Information provided Start Marker

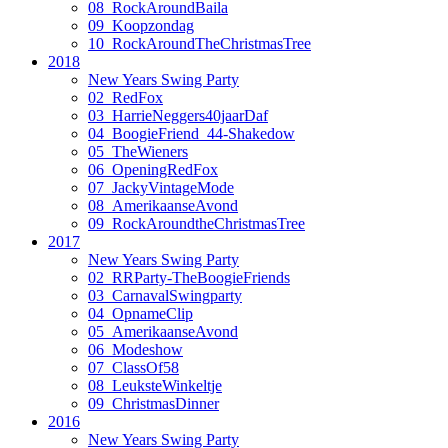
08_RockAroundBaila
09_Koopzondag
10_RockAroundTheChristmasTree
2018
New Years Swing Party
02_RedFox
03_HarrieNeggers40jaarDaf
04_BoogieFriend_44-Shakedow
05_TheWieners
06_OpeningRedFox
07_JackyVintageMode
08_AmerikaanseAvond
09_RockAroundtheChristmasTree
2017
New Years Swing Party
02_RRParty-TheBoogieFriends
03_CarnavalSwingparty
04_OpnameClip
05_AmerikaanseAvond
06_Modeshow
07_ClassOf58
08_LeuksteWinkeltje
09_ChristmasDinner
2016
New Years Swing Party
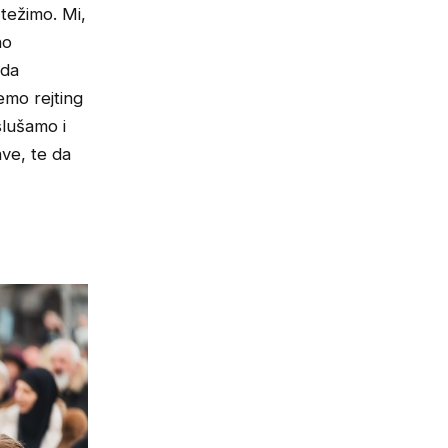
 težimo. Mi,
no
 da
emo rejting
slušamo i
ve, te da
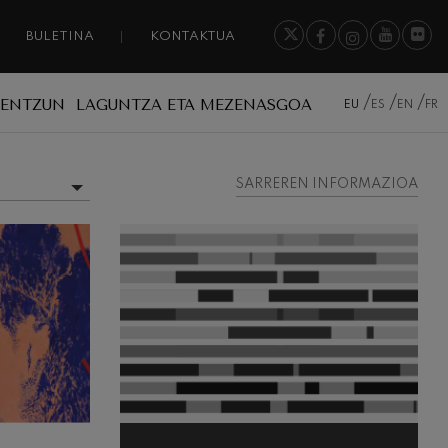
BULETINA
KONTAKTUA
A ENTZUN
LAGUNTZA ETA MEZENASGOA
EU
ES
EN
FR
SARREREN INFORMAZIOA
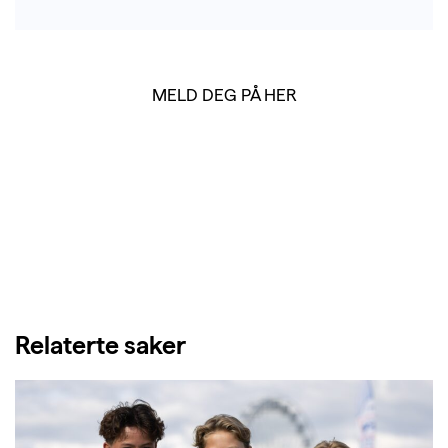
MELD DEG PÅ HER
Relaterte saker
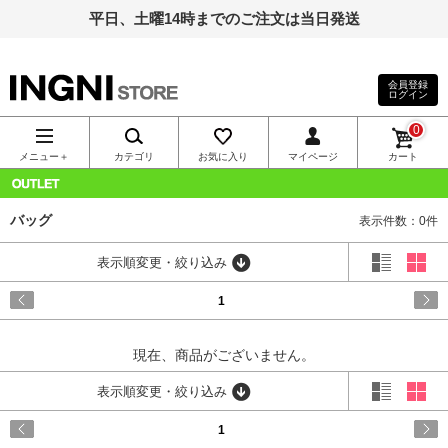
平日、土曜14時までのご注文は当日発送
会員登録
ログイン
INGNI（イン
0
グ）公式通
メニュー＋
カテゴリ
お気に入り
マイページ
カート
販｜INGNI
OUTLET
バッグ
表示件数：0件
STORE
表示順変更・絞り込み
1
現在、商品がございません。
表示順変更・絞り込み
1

Information provided End Marker
Information provided Start Marker

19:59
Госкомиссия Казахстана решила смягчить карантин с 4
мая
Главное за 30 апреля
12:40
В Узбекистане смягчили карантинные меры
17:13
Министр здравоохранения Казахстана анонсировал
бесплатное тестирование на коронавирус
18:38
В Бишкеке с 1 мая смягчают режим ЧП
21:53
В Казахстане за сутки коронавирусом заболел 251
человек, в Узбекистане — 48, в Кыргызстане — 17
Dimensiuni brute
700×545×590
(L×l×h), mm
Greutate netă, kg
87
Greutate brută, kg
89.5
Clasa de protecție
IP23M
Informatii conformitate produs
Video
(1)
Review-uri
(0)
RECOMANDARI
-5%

Information provided End Marker

:: Task directions ::
Working from the material above, restate word for word the lines between the line with "08_RockAroundBaila" and the line with "06_Modeshow", both included, and only those.

:: Response ::
08_RockAroundBaila
09_Koopzondag
10_RockAroundTheChristmasTree
2018
New Years Swing Party
02_RedFox
03_HarrieNeggers40jaarDaf
04_BoogieFriend_44-Shakedow
05_TheWieners
06_OpeningRedFox
07_JackyVintageMode
08_AmerikaanseAvond
09_RockAroundtheChristmasTree
2017
New Years Swing Party
02_RRParty-TheBoogieFriends
03_CarnavalSwingparty
04_OpnameClip
05_AmerikaanseAvond
06_Modeshow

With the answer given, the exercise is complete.